Exercise prompt: Could you output the listing that follows exactly, without its images?

Available records:
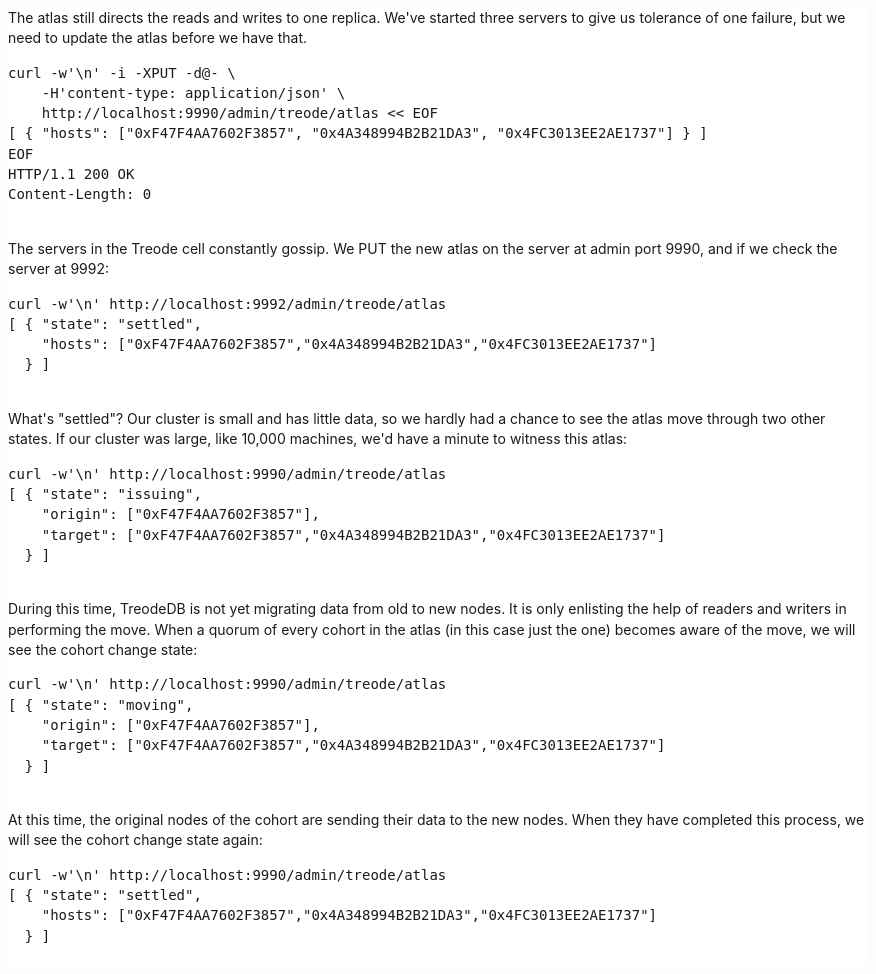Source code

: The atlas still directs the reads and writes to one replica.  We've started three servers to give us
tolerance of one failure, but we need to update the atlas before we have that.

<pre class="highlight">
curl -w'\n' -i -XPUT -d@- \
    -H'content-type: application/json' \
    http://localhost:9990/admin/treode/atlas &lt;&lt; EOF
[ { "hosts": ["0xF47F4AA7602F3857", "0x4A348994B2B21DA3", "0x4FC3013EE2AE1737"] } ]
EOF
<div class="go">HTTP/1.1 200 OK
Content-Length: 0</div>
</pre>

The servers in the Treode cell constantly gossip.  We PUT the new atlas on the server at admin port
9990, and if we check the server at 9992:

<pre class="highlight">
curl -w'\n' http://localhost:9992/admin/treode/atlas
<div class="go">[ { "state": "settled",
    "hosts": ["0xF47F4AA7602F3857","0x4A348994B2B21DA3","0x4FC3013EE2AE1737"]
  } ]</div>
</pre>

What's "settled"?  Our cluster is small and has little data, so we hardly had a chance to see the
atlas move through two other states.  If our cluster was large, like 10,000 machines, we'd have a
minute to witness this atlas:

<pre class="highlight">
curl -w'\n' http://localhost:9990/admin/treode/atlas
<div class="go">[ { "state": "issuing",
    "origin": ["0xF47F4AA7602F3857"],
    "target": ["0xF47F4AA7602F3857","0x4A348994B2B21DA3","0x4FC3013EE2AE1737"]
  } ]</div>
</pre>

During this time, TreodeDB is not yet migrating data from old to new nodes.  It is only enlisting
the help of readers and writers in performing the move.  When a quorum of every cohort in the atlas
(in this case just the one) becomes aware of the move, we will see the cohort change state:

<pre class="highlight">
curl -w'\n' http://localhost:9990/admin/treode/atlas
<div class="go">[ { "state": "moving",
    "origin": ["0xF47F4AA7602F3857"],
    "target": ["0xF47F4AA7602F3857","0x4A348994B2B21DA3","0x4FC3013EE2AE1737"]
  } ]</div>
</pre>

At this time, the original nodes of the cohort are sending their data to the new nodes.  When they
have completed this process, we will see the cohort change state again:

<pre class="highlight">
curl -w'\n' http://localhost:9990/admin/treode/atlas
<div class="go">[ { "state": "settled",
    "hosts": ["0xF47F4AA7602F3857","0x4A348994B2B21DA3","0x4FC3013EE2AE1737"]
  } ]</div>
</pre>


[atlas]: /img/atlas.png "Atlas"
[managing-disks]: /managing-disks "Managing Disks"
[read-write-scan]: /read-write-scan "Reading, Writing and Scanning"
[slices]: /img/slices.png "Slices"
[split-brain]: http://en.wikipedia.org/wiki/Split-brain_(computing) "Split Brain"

Solution to this task:
Source code

: The atlas still directs the reads and writes to one replica.  We've started three servers to give us
tolerance of one failure, but we need to update the atlas before we have that.

<pre class="highlight">
curl -w'\n' -i -XPUT -d@- \
    -H'content-type: application/json' \
    http://localhost:9990/admin/treode/atlas &lt;&lt; EOF
[ { "hosts": ["0xF47F4AA7602F3857", "0x4A348994B2B21DA3", "0x4FC3013EE2AE1737"] } ]
EOF
<div class="go">HTTP/1.1 200 OK
Content-Length: 0</div>
</pre>

The servers in the Treode cell constantly gossip.  We PUT the new atlas on the server at admin port
9990, and if we check the server at 9992:

<pre class="highlight">
curl -w'\n' http://localhost:9992/admin/treode/atlas
<div class="go">[ { "state": "settled",
    "hosts": ["0xF47F4AA7602F3857","0x4A348994B2B21DA3","0x4FC3013EE2AE1737"]
  } ]</div>
</pre>

What's "settled"?  Our cluster is small and has little data, so we hardly had a chance to see the
atlas move through two other states.  If our cluster was large, like 10,000 machines, we'd have a
minute to witness this atlas:

<pre class="highlight">
curl -w'\n' http://localhost:9990/admin/treode/atlas
<div class="go">[ { "state": "issuing",
    "origin": ["0xF47F4AA7602F3857"],
    "target": ["0xF47F4AA7602F3857","0x4A348994B2B21DA3","0x4FC3013EE2AE1737"]
  } ]</div>
</pre>

During this time, TreodeDB is not yet migrating data from old to new nodes.  It is only enlisting
the help of readers and writers in performing the move.  When a quorum of every cohort in the atlas
(in this case just the one) becomes aware of the move, we will see the cohort change state:

<pre class="highlight">
curl -w'\n' http://localhost:9990/admin/treode/atlas
<div class="go">[ { "state": "moving",
    "origin": ["0xF47F4AA7602F3857"],
    "target": ["0xF47F4AA7602F3857","0x4A348994B2B21DA3","0x4FC3013EE2AE1737"]
  } ]</div>
</pre>

At this time, the original nodes of the cohort are sending their data to the new nodes.  When they
have completed this process, we will see the cohort change state again:

<pre class="highlight">
curl -w'\n' http://localhost:9990/admin/treode/atlas
<div class="go">[ { "state": "settled",
    "hosts": ["0xF47F4AA7602F3857","0x4A348994B2B21DA3","0x4FC3013EE2AE1737"]
  } ]</div>
</pre>


[atlas]: /img/atlas.png "Atlas"
[managing-disks]: /managing-disks "Managing Disks"
[read-write-scan]: /read-write-scan "Reading, Writing and Scanning"
[slices]: /img/slices.png "Slices"
[split-brain]: http://en.wikipedia.org/wiki/Split-brain_(computing) "Split Brain"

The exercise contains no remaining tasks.